Notably, it is pivoting towards a digital future. A key part of this will be the release of its subscription video on demand (SVOD) service, BritBox, in the UK. It is a joint venture with the BBC that aims to complement existing streaming services such as Netflix.
ITV believes there is room for a British-focused streaming service, with annual growth in homes with any SVOD service being 20%. Moreover, a 34% rise in UK homes with multiple SVOD services means that over five million homes have more than one service. Crucially, this may mean that differentiating itself from rivals, rather than directly competing with them, may be sufficient to gain market share.
The business is also investing in its online video on demand service, ITV Hub. It provides the company with greater data on consumer behaviour, which affords greater marketing and advertising opportunities. The year-on-year doubling of subscribers to ITV Hub+, which is an ad-free version of ITV Hub, suggests that it offers long-term growth potential.
Alongside a digital focus, ITV has a strong pipeline of programmes within its Studios division. Although Studios revenue declined by 6% in the first half of the year, its deliveries are weighted to the second half of the year.

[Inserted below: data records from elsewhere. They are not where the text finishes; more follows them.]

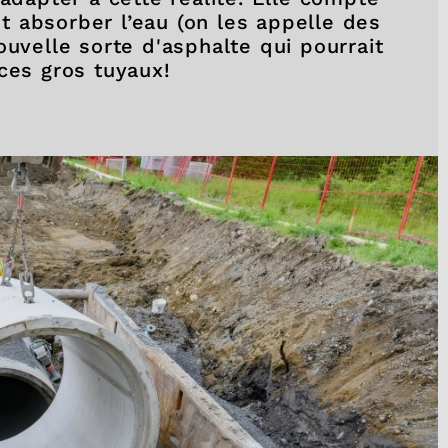
 absorber l’eau (on les appelle des
nouvelle sorte d'asphalte qui pourrait
ces gros tuyaux!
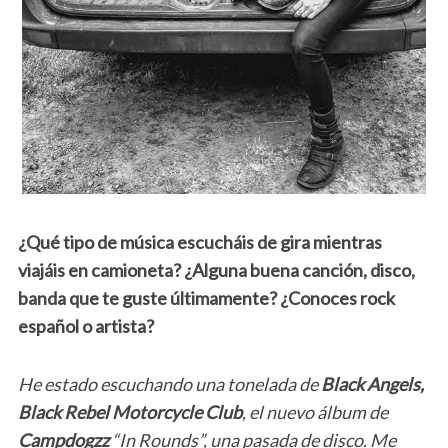
¿Qué tipo de música escucháis de gira mientras
viajáis en camioneta? ¿Alguna buena canción, disco,
banda que te guste últimamente? ¿Conoces rock
español o artista?
He estado escuchando una tonelada de
Black Angels,
Black Rebel Motorcycle Club
, el nuevo álbum de
Campdogzz
“In Rounds”, una pasada de disco. Me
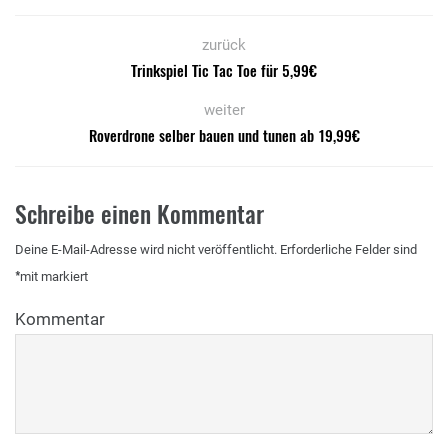
zurück
Trinkspiel Tic Tac Toe für 5,99€
weiter
Roverdrone selber bauen und tunen ab 19,99€
Schreibe einen Kommentar
Deine E-Mail-Adresse wird nicht veröffentlicht.
Erforderliche Felder sind
*
mit
markiert
Kommentar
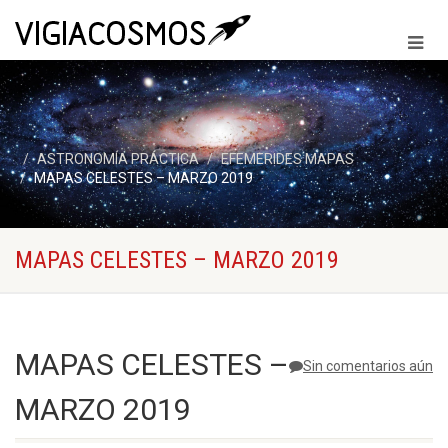
ASTRONOMÍA PRÁCTICA
EFEMERIDES MAPAS
MAPAS CELESTES – MARZO 2019
MAPAS CELESTES – MARZO 2019
MAPAS CELESTES –
Sin comentarios aún
MARZO 2019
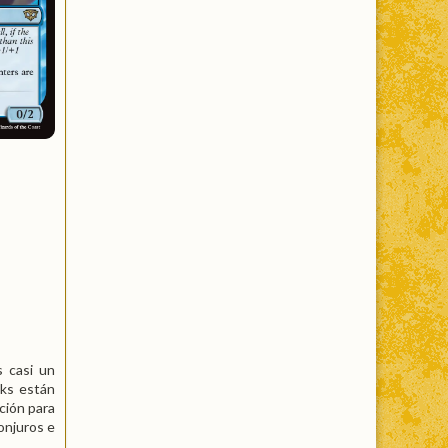
s casi un
lks están
ción para
conjuros e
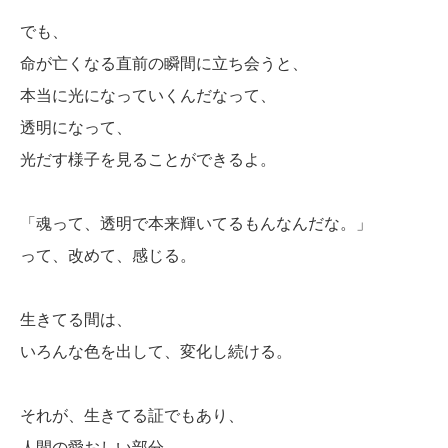
でも、
命が亡くなる直前の瞬間に立ち会うと、
本当に光になっていくんだなって、
透明になって、
光だす様子を見ることができるよ。
「魂って、透明で本来輝いてるもんなんだな。」
って、改めて、感じる。
生きてる間は、
いろんな色を出して、変化し続ける。
それが、生きてる証でもあり、
人間の愛おしい部分。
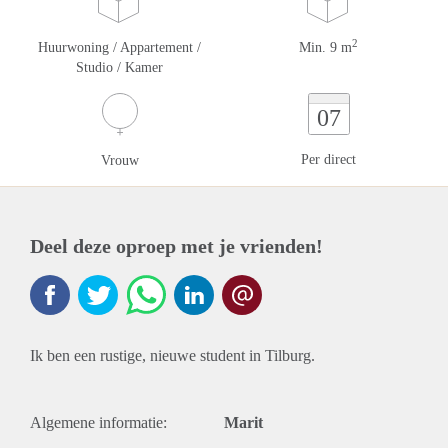
2
Huurwoning / Appartement /
Min. 9 m
Studio / Kamer
07
Per direct
Vrouw
Deel deze oproep met je vrienden!
Ik ben een rustige, nieuwe student in Tilburg.
Algemene informatie:
Marit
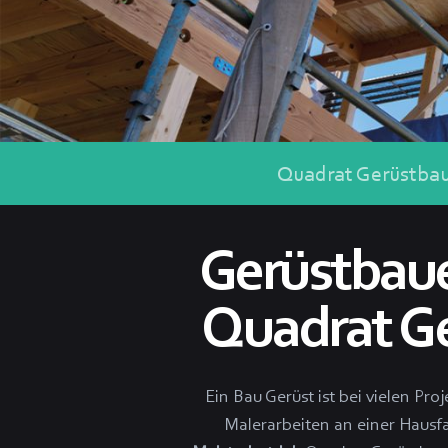
Quadrat Gerüstba
Gerüstbaue
Quadrat Ger
Ein Bau Gerüst ist bei vielen P
Malerarbeiten an einer Hausfas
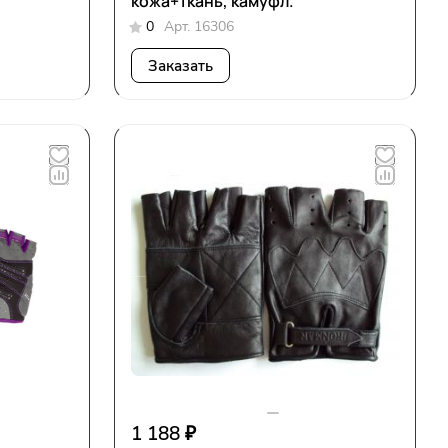
кожа+ткань, камуфл.
0
Арт.
16306
Заказать
1 188 ₽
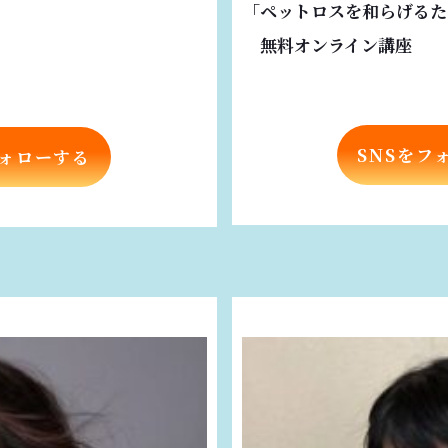
「ペットロスを和らげるた
無料オンライン講座
SNSをフ
フォローする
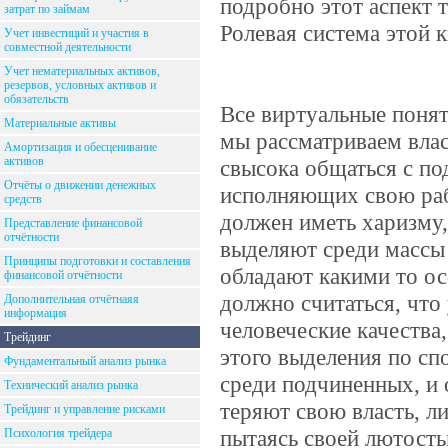
подробно этот аспект 
затрат по займам
Ролевая система этой к
Учет инвестиций и участия в
совместной деятельности
Учет нематериальных активов,
резервов, условных активов и
обязательств
Все виртуальные понят
Материальные активы
мы рассматриваем влас
Амортизация и обесценивание
активов
свысока общаться с по
Отчёты о движении денежных
исполняющих свою рабо
средств
должен иметь харизму,
Представление финансовой
отчётности
выделяют среди массы
Принципы подготовки и составления
обладают какими то ос
финансовой отчётности
должно считаться, что
Дополнительная отчётнаяя
информация
человеческие качества
Трейдинг
этого выделения по сп
Фундаментальный анализ рынка
среди подчиненных, и 
Технический анализ рынка
теряют свою власть, л
Трейдинг и управление рисками
пытаясь своей лютость
Психология трейдера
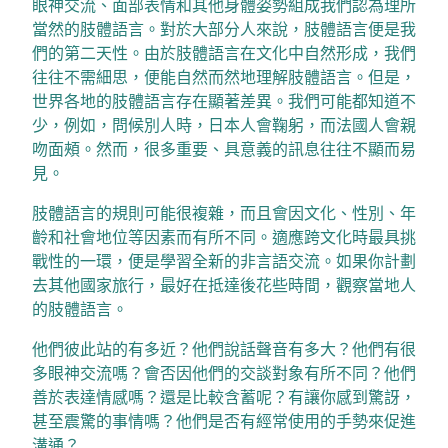
眼神交流、面部表情和其他身體姿勢組成我們認為理所
當然的肢體語言。對於大部分人來說，肢體語言便是我
們的第二天性。由於肢體語言在文化中自然形成，我們
往往不需細思，便能自然而然地理解肢體語言。但是，
世界各地的肢體語言存在顯著差異。我們可能都知道不
少，例如，問候別人時，日本人會鞠躬，而法國人會親
吻面頰。然而，很多重要、具意義的訊息往往不顯而易
見。
肢體語言的規則可能很複雜，而且會因文化、性別、年
齡和社會地位等因素而有所不同。適應跨文化時最具挑
戰性的一環，便是學習全新的非言語交流。如果你計劃
去其他國家旅行，最好在抵達後花些時間，觀察當地人
的肢體語言。
他們彼此站的有多近？他們說話聲音有多大？他們有很
多眼神交流嗎？會否因他們的交談對象有所不同？他們
善於表達情感嗎？還是比較含蓄呢？有讓你感到驚訝，
甚至震驚的事情嗎？他們是否有經常使用的手勢來促進
溝通？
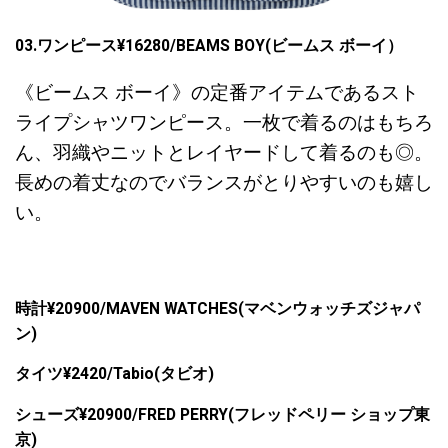
03.ワンピース¥16280/BEAMS BOY(ビームス ボーイ）
《ビームス ボーイ》の定番アイテムであるスト
ライプシャツワンピース。一枚で着るのはもちろ
ん、羽織やニットとレイヤードして着るのも◎。
長めの着丈なのでバランスがとりやすいのも嬉し
い。
時計¥20900/MAVEN WATCHES(マベンウォッチズジャパ
ン)
タイツ¥2420/Tabio(タビオ)
シューズ¥20900/FRED PERRY(フレッドペリー ショップ東
京)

Since the company’s Studios segment generates the majority of its revenue from outside the UK, it provides diversity that may lead to a stronger business in the long run.
Cost reductions of up to £60 million are being targeted by the wider business between 2019 and 2022. This is equivalent to 13% of its fully addressable cost base, with a more efficient and nimble business potentially having a competitive advantage as technological change continues at a fast pace.
Although ITV faces a challenging near-term outlook due to difficult operating conditions, its P/E ratio of 7.5 suggests that investors may have factored in an uncertain future.
Moreover, its valuation could provide a margin of safety at a time when its strategy appears to be sound. While further financial and share price declines cannot be ruled out in the short run, the company could produce a successful recovery in the long run as it cuts costs and invests in digital growth opportunities.